任务要求 — 把下面所有记录一字不差地重新打一遍。

材料 —
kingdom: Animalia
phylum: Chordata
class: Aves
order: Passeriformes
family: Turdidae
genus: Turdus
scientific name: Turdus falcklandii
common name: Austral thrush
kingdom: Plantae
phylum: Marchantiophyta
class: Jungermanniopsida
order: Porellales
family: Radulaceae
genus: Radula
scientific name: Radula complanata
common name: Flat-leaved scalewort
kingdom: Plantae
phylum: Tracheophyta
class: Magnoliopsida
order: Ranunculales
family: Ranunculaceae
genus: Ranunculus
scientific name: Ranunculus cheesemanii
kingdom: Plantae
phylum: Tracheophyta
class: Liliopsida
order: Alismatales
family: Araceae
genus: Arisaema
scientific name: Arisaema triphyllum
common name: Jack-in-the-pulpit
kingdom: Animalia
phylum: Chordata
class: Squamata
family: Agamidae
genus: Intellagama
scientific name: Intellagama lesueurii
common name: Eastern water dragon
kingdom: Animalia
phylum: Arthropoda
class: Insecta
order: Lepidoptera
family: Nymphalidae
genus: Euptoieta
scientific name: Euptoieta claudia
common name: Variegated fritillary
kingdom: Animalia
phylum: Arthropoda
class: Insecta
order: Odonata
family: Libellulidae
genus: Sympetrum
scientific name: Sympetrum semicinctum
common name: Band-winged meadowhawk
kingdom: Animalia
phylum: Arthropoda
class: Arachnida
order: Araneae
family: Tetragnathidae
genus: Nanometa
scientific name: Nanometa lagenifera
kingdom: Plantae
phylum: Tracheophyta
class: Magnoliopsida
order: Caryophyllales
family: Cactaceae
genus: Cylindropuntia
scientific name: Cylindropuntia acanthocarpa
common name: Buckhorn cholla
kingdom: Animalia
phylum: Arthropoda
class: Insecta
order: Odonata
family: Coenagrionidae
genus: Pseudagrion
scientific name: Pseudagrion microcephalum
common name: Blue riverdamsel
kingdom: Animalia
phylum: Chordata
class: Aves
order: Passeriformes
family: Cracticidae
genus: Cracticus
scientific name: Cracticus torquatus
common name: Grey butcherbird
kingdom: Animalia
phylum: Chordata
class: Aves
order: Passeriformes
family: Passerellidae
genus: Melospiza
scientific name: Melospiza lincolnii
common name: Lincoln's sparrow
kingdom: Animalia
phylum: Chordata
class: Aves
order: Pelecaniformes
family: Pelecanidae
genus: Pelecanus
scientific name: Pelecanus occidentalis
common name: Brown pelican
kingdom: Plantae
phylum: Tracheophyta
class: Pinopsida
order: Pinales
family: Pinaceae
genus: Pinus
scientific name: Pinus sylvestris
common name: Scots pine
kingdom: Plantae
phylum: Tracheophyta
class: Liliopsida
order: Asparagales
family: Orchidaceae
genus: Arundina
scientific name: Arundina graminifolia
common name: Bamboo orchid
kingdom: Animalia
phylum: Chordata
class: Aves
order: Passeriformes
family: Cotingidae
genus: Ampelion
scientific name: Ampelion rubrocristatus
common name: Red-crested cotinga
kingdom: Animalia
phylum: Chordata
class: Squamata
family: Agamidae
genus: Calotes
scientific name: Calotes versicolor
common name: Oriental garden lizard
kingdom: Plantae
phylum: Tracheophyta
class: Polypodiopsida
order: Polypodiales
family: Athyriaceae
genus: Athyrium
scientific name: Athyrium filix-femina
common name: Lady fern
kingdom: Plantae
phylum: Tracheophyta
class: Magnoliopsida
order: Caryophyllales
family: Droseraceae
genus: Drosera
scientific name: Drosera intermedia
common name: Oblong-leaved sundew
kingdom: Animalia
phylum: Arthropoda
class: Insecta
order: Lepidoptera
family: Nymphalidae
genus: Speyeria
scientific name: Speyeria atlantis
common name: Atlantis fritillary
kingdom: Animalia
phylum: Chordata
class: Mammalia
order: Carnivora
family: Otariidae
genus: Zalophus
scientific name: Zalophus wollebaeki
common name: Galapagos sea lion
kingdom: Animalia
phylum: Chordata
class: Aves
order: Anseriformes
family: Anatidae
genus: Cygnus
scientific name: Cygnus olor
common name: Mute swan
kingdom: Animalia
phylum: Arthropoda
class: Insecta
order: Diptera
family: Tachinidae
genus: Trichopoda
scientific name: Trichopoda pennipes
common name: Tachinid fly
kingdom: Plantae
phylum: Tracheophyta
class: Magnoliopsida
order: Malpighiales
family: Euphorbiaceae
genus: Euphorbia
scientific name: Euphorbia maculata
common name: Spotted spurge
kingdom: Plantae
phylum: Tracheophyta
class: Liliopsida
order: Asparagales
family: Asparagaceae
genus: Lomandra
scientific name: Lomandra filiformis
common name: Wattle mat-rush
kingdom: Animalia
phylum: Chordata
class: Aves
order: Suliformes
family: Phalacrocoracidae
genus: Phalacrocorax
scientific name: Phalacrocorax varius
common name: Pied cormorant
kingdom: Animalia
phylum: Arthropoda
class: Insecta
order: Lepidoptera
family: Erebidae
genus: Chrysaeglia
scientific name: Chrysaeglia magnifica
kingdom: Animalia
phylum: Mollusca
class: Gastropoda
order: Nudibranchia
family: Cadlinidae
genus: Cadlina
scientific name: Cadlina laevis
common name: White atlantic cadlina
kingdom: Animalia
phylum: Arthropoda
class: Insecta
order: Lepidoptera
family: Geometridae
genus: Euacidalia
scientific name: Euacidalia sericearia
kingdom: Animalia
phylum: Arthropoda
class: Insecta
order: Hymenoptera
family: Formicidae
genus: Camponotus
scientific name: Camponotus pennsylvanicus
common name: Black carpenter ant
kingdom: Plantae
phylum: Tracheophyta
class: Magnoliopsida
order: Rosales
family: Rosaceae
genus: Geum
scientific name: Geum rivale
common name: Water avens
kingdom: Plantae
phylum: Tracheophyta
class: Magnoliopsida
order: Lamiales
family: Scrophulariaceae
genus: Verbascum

回答内容 —
kingdom: Animalia
phylum: Chordata
class: Aves
order: Passeriformes
family: Turdidae
genus: Turdus
scientific name: Turdus falcklandii
common name: Austral thrush
kingdom: Plantae
phylum: Marchantiophyta
class: Jungermanniopsida
order: Porellales
family: Radulaceae
genus: Radula
scientific name: Radula complanata
common name: Flat-leaved scalewort
kingdom: Plantae
phylum: Tracheophyta
class: Magnoliopsida
order: Ranunculales
family: Ranunculaceae
genus: Ranunculus
scientific name: Ranunculus cheesemanii
kingdom: Plantae
phylum: Tracheophyta
class: Liliopsida
order: Alismatales
family: Araceae
genus: Arisaema
scientific name: Arisaema triphyllum
common name: Jack-in-the-pulpit
kingdom: Animalia
phylum: Chordata
class: Squamata
family: Agamidae
genus: Intellagama
scientific name: Intellagama lesueurii
common name: Eastern water dragon
kingdom: Animalia
phylum: Arthropoda
class: Insecta
order: Lepidoptera
family: Nymphalidae
genus: Euptoieta
scientific name: Euptoieta claudia
common name: Variegated fritillary
kingdom: Animalia
phylum: Arthropoda
class: Insecta
order: Odonata
family: Libellulidae
genus: Sympetrum
scientific name: Sympetrum semicinctum
common name: Band-winged meadowhawk
kingdom: Animalia
phylum: Arthropoda
class: Arachnida
order: Araneae
family: Tetragnathidae
genus: Nanometa
scientific name: Nanometa lagenifera
kingdom: Plantae
phylum: Tracheophyta
class: Magnoliopsida
order: Caryophyllales
family: Cactaceae
genus: Cylindropuntia
scientific name: Cylindropuntia acanthocarpa
common name: Buckhorn cholla
kingdom: Animalia
phylum: Arthropoda
class: Insecta
order: Odonata
family: Coenagrionidae
genus: Pseudagrion
scientific name: Pseudagrion microcephalum
common name: Blue riverdamsel
kingdom: Animalia
phylum: Chordata
class: Aves
order: Passeriformes
family: Cracticidae
genus: Cracticus
scientific name: Cracticus torquatus
common name: Grey butcherbird
kingdom: Animalia
phylum: Chordata
class: Aves
order: Passeriformes
family: Passerellidae
genus: Melospiza
scientific name: Melospiza lincolnii
common name: Lincoln's sparrow
kingdom: Animalia
phylum: Chordata
class: Aves
order: Pelecaniformes
family: Pelecanidae
genus: Pelecanus
scientific name: Pelecanus occidentalis
common name: Brown pelican
kingdom: Plantae
phylum: Tracheophyta
class: Pinopsida
order: Pinales
family: Pinaceae
genus: Pinus
scientific name: Pinus sylvestris
common name: Scots pine
kingdom: Plantae
phylum: Tracheophyta
class: Liliopsida
order: Asparagales
family: Orchidaceae
genus: Arundina
scientific name: Arundina graminifolia
common name: Bamboo orchid
kingdom: Animalia
phylum: Chordata
class: Aves
order: Passeriformes
family: Cotingidae
genus: Ampelion
scientific name: Ampelion rubrocristatus
common name: Red-crested cotinga
kingdom: Animalia
phylum: Chordata
class: Squamata
family: Agamidae
genus: Calotes
scientific name: Calotes versicolor
common name: Oriental garden lizard
kingdom: Plantae
phylum: Tracheophyta
class: Polypodiopsida
order: Polypodiales
family: Athyriaceae
genus: Athyrium
scientific name: Athyrium filix-femina
common name: Lady fern
kingdom: Plantae
phylum: Tracheophyta
class: Magnoliopsida
order: Caryophyllales
family: Droseraceae
genus: Drosera
scientific name: Drosera intermedia
common name: Oblong-leaved sundew
kingdom: Animalia
phylum: Arthropoda
class: Insecta
order: Lepidoptera
family: Nymphalidae
genus: Speyeria
scientific name: Speyeria atlantis
common name: Atlantis fritillary
kingdom: Animalia
phylum: Chordata
class: Mammalia
order: Carnivora
family: Otariidae
genus: Zalophus
scientific name: Zalophus wollebaeki
common name: Galapagos sea lion
kingdom: Animalia
phylum: Chordata
class: Aves
order: Anseriformes
family: Anatidae
genus: Cygnus
scientific name: Cygnus olor
common name: Mute swan
kingdom: Animalia
phylum: Arthropoda
class: Insecta
order: Diptera
family: Tachinidae
genus: Trichopoda
scientific name: Trichopoda pennipes
common name: Tachinid fly
kingdom: Plantae
phylum: Tracheophyta
class: Magnoliopsida
order: Malpighiales
family: Euphorbiaceae
genus: Euphorbia
scientific name: Euphorbia maculata
common name: Spotted spurge
kingdom: Plantae
phylum: Tracheophyta
class: Liliopsida
order: Asparagales
family: Asparagaceae
genus: Lomandra
scientific name: Lomandra filiformis
common name: Wattle mat-rush
kingdom: Animalia
phylum: Chordata
class: Aves
order: Suliformes
family: Phalacrocoracidae
genus: Phalacrocorax
scientific name: Phalacrocorax varius
common name: Pied cormorant
kingdom: Animalia
phylum: Arthropoda
class: Insecta
order: Lepidoptera
family: Erebidae
genus: Chrysaeglia
scientific name: Chrysaeglia magnifica
kingdom: Animalia
phylum: Mollusca
class: Gastropoda
order: Nudibranchia
family: Cadlinidae
genus: Cadlina
scientific name: Cadlina laevis
common name: White atlantic cadlina
kingdom: Animalia
phylum: Arthropoda
class: Insecta
order: Lepidoptera
family: Geometridae
genus: Euacidalia
scientific name: Euacidalia sericearia
kingdom: Animalia
phylum: Arthropoda
class: Insecta
order: Hymenoptera
family: Formicidae
genus: Camponotus
scientific name: Camponotus pennsylvanicus
common name: Black carpenter ant
kingdom: Plantae
phylum: Tracheophyta
class: Magnoliopsida
order: Rosales
family: Rosaceae
genus: Geum
scientific name: Geum rivale
common name: Water avens
kingdom: Plantae
phylum: Tracheophyta
class: Magnoliopsida
order: Lamiales
family: Scrophulariaceae
genus: Verbascum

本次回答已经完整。